Mahatma Gandhi, while in Bardoli, issued a statement to the press on December 27, 1941, wherein he described the Hindu Mahasabha as a sister organisation of the Muslim League. He did so when the president of the Hindu Mahasabha, V D Savarkar, along with B S Moonje, known for their support for colonial rule and the British government’s decision to drag India to join the Second World War, were arrested in Bihar. This was after the Hindu Mahasabha was barred from holding its meeting to avoid the possibility of a communal clash at the time of Bakri-id.  Gandhi, while condemning the arrest and denial of freedom to hold that meeting, said in that press statement that “the Muslim League could not possibly wish the denial to their sister organisation of a liberty which they could claim for themselves.”

While Gandhi stated that Muslim League was the “sister organisation” of Hindu Mahasabha, Netaji Subhash Chandra Bose, in his book, Indian Struggle:1920-1942, expressed disappointment with the two organisations, as their leaders — Jinnah of the Muslim League and Savarkar representing Hindu Mahasabha — never joined the united struggle of Indians for the freedom of the country.  Netaji wrote before leaving India incognito that “…nothing could be expected from either the Muslim League or the Hindu Mahasabha.”

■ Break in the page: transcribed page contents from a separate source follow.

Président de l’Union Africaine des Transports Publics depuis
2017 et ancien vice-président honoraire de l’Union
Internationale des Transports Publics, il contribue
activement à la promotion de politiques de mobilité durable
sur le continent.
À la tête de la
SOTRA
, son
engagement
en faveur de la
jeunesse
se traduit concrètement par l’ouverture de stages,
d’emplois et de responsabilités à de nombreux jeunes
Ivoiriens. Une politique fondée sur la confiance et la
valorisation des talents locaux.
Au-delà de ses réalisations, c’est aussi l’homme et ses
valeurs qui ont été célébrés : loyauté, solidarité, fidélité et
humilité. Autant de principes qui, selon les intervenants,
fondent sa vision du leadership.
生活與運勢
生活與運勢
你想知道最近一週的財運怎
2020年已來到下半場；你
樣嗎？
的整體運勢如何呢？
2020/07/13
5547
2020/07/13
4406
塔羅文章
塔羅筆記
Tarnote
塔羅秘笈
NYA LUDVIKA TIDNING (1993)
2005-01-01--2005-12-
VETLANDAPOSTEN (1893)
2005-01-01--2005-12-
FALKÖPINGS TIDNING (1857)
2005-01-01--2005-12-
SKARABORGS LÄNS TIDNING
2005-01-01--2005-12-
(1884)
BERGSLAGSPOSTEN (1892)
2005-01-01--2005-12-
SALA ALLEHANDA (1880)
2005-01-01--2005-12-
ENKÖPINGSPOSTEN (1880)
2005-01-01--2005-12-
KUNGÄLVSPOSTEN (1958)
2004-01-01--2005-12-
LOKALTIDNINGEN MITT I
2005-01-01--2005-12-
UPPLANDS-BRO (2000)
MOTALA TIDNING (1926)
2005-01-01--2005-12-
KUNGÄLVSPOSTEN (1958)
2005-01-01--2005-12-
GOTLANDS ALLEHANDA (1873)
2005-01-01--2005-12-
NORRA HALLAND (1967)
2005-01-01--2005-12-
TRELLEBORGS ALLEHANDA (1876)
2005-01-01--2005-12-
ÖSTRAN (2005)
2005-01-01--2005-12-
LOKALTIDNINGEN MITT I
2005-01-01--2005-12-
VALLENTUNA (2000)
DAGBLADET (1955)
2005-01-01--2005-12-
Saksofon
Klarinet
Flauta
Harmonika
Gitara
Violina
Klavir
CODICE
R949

So, when Prime Minister Modi says that the Congress manifesto in 2024 has the imprint of Muslim League of the pre-independence era, he, by the logic employed by Gandhi and Netaji, is also seeing the impact of Hindu Mahasabha on it.
Hindu Mahasabha Formed Coalition Govt with Muslim League

The complementarity of Muslim League and Hindu Mahasabha was best expressed in 1941 when Syama Prasad Mookerjee, an influential figure of the Hindu Mahasabha, joined the Fazlul Haq ministry in Bengal, as its finance minister. That coalition of Hindu Mahasabha and Muslim League testified to the fact that both were sister organisations.

It is worthwhile to recall that Fazlul Haq, as part of Muslim League, moved the divisive resolution, known as the ‘Pakistan Resolution’, which affirmed the League’s intent to divide India and create a separate Muslim nation. The Congress then had condemned Haq as a rank communalist.

Apart from Bengal, the Hindu Mahasabha also joined the Muslim League to form coalition governments in the Sind and the North-West Frontier Province.

On March 3, 1943, when the resolution of G.M. Syed of Muslim League was passed in the Sind legislative assembly to the effect that “Muslims of India are a separate nation”, the Hindu Mahasabha leaders, who were part of the coalition government, opposed it but did not quit the government.

These historical records clearly show that the Muslim League which Modi is referring to in the context of the Congress manifesto, was in hand-in-glove with the Hindu Mahasabha for the sake of forming the government and sharing power in the early 1940s.